Charles Vaughn, chairman of the Hualapai Tribe, told the House Subcommittee on National Parks, Forests and Public Lands and the House Subcommittee on Energy and Mineral Resources, "Although we understand that this industry may provide clean energy for the world market, it is the aftermath of this endeavor that is of grave concern to my people. We do not want to see the byproducts of uranium production stored in places like Yucca Mountain for the remainder of our lifetimes and leave others with the concern of the potential harm this would bring to our progenitors Grandfather Water and Mother Earth."

"We as an indigenous people are taught to respect and hold sacred those elements that provide the essence of our life," he said. "It is out of this belief that we share our concerns for proposed uranium mining near Grand Canyon National Park."

Three weeks later the House Committee on Natural Resources passed a resolution directing the secretary of the interior to withdraw the one million acres of public lands around Grand Canyon National Park from mineral entry.

But Secretary Kempthorne continued to authorize uranium exploration in the emergency withdrawal area after the resolution was passed.

As a consequence, the Center for Biological Diversity, Grand Canyon Trust, and Sierra Club filed a lawsuit in federal court to compel Kempthorne to withdraw these lands and stop uranium exploration and development on these lands.

Now that the Obama administration is in place the conservationists are hopeful that uranium development on these lands will be halted.

"With the leadership of Congressman Grijalva and a new administration, we are optimistic that the Grand Canyon area and all who rely on the Colorado River for their drinking water, downstream from these proposed uranium mines, will finally get the much needed protections they deserve," said Sandy Bahr, director of Sierra Club's Grand Canyon Chapter.

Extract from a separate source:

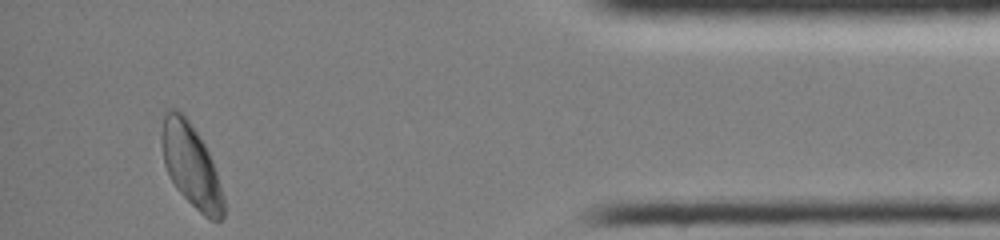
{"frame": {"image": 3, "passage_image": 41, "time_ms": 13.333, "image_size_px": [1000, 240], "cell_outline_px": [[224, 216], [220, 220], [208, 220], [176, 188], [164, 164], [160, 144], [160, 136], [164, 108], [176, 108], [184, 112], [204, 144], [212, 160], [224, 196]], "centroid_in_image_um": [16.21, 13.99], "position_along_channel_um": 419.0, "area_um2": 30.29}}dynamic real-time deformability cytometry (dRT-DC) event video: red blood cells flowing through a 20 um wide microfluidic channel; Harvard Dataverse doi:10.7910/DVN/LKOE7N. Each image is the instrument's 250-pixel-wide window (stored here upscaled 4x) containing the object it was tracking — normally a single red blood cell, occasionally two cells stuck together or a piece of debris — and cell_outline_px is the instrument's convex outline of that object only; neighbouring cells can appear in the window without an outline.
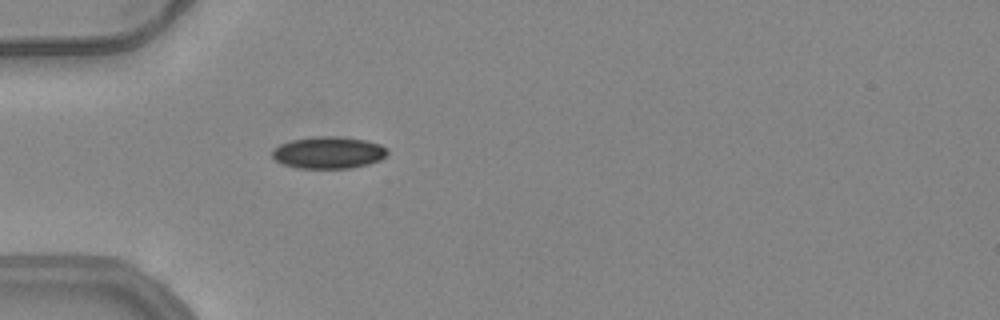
{"species": "common noctule bat (a hibernating species)", "species_latin": "Nyctalus noctula", "temperature_condition": "warm", "stored_images_in_passage": 53, "camera_frame_rate_fps": 3000, "um_per_image_px": 0.085, "animal": {"sex": "female", "body_mass_g": 24.6, "forearm_length_mm": 56.2}, "frame": {"image": 1, "passage_image": 17, "time_ms": 5.333, "image_size_px": [1000, 320], "cell_outline_px": [[388, 152], [380, 160], [368, 164], [348, 168], [296, 168], [284, 164], [276, 160], [272, 156], [272, 152], [280, 144], [292, 140], [316, 136], [340, 136], [368, 140], [380, 144], [388, 148]], "centroid_in_image_um": [27.96, 12.96], "position_along_channel_um": 57.0, "area_um2": 21.44}}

If passed, the legislation would cancel the Bush administration's December rule change written in response to conservation groups' litigation that eliminated the authority of Congress to enact emergency withdrawals under the Federal Land Policy and Management Act.

"We're looking to Congress for permanent protections for Grand Canyon," said Taylor McKinnon, public lands program director at the Center for Biological Diversity. "Foresighted legislation and rulemaking now will protect Grand Canyon from shortsighted administrations of the future. Now is the time to act."